For more than 25 years, Nancy J. Thomas has been the editorial voice of the most popular knitting magazines, including Vogue Knitting, Family Circle Easy Knitting, and Knitter’s Magazine. She just published a book with Potter Craft called Tweed, which was written while she was the Creative Director of Tahki Stacy Charles. I caught up with Nancy to ask her about the book and to find out what she’s been up to lately.

1. What made you decide to write a book focusing on tweed yarns? What was your favorite part of the experience of writing Tweed?

Tweed yarns are so beautiful, I knew they would make a great subject. I really agonized about where to find information about the history of tweed yarns. Diane Friedman from Tahki Stacy Charles put me in touch with Francis Walsh, a yarn spinner who lives in the northern most county in The Republic of Ireland and works for a mill that makes tweed yarns. He sent me long emails with great information, and we carried on a fascinating email correspondence. It was such a wonderful experience to deal with him, even though we never spoke or met in person.

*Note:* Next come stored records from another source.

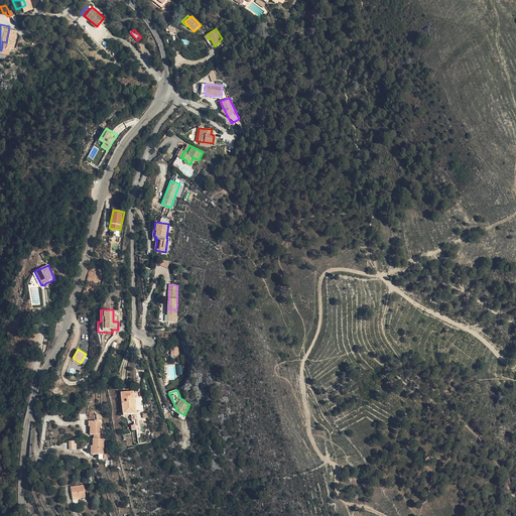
[(137,417),(135,391),(121,392),(123,409),(131,409),(131,418),(137,417)]
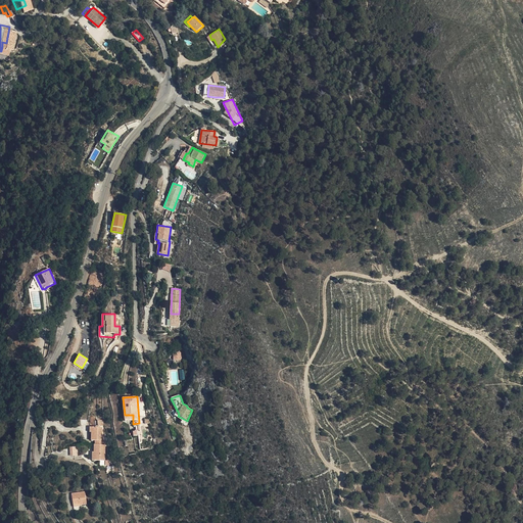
[(95,444),(104,444),(104,440),(102,440),(102,432),(102,427),(89,426),(89,431),(90,431),(92,431),(92,438),(92,440),(95,440),(95,444)]
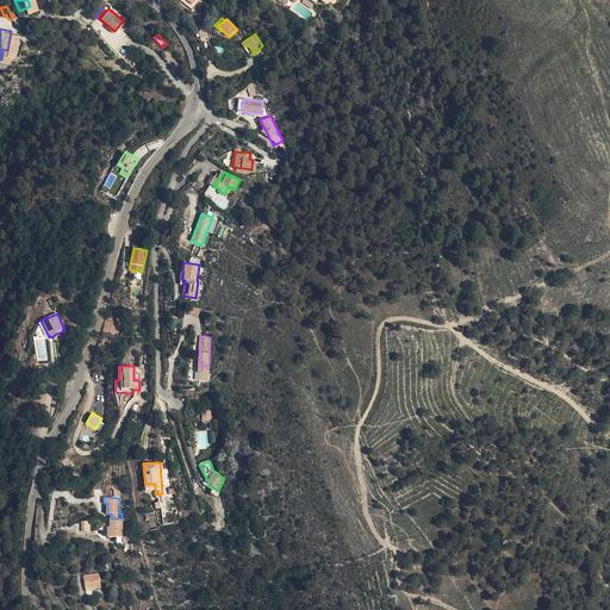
[(111,528),(109,528),(107,528),(107,536),(124,537),(124,518),(122,518),(111,518),(111,522),(111,528)]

2. What is it like to have been part of so many different aspects of the knitting industry?

I feel privileged to have had so many dream jobs. I never imagined that I would be involved in so many facets of the knitting industry. I love to knit and crochet so I want to create projects that I would like to make or read about myself. I have always maintained this philosophy, and it seems to work for me.

3. You’ve recently become creative director of Coats & Clark. What’s your favorite thing about your new job?

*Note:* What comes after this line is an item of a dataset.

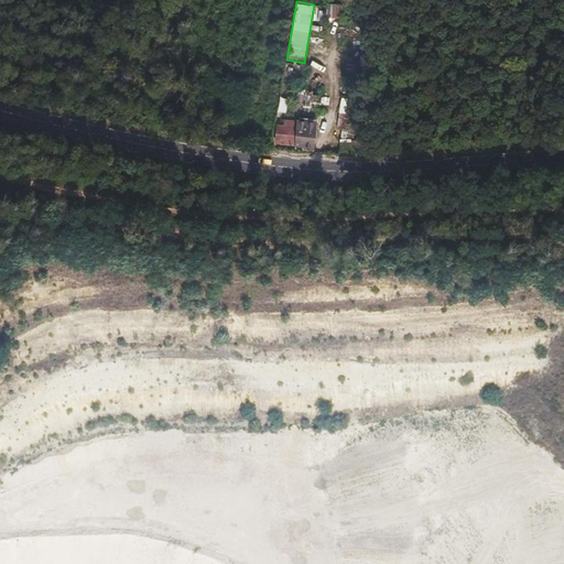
[(339,24),(340,2),(327,2),(326,24),(339,24)]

Coats is a great company. I really love the challenge of making designs for inexpensive yarns that have a contemporary, upscale look. I also love that Coats is a global company so I get to interact with other staffers from all over the world. I’m involved in projects with people from the UK, Germany, New Zealand, and Australia.

4. What are you knitting right now, and what do you do when you’re not knitting?

I knit all the time! I just finished knitting my niece a baby cardigan with a hood and a cotton baby blanket. I also crocheted her a baby blanket. She’s my favorite niece and is having her first baby in June. I just started a tank in a Coats cotton blend so I’ll have something to work on in long meetings. I do love to travel and plane, train, and car trips give me an opportunity to knit. I also love to read and have belonged to a book group for 7 or 8 years: I try to keep up with reading a book a month.

— Melissa

The Lisa Lloyd Challenge - The Answer

posted on May 5, 2008

And the answer is…THE SCARF ON THE LEFT! Congratulations to those of you who guessed correctly. It’s made from Handspun Corriedale and Mohair. The scarf on the right is made from Jaggerspun Zephyr 218 Wool-Silk.

This is what Lisa Lloyd says about spinning: “Most knitters I know are fascinated with yarn and fiber and have well-established favorites, either in gauge, yarn company, or type. Being a spinner takes all these things to the next level and beyond. Handspinning opens up unlimited possibilities of yarn. If you can imagine a yarn, you can make it.”

— Katherine

A Fine Fleece - Take the Challenge!

posted on May 2, 2008

Many of you have already discovered the new book from Lisa Lloyd, A Fine Fleece.

You can read a few recent reviews by bloggers here:

Knitting Without Needles

Brainy Lady

Another Knitting Blog

Half Baked

My favorite feature of the book is how Lisa shows the finished project in both a handspun yarn and a commercial yarn so that you can train your eye to understand how fiber and texture affect a piece.

Take the Lisa Lloyd Challenge!
Can you guess which is made from handspun yarn and which is from commercial yarn? Post your guesses in the comments section and I’ll post the answer on Monday!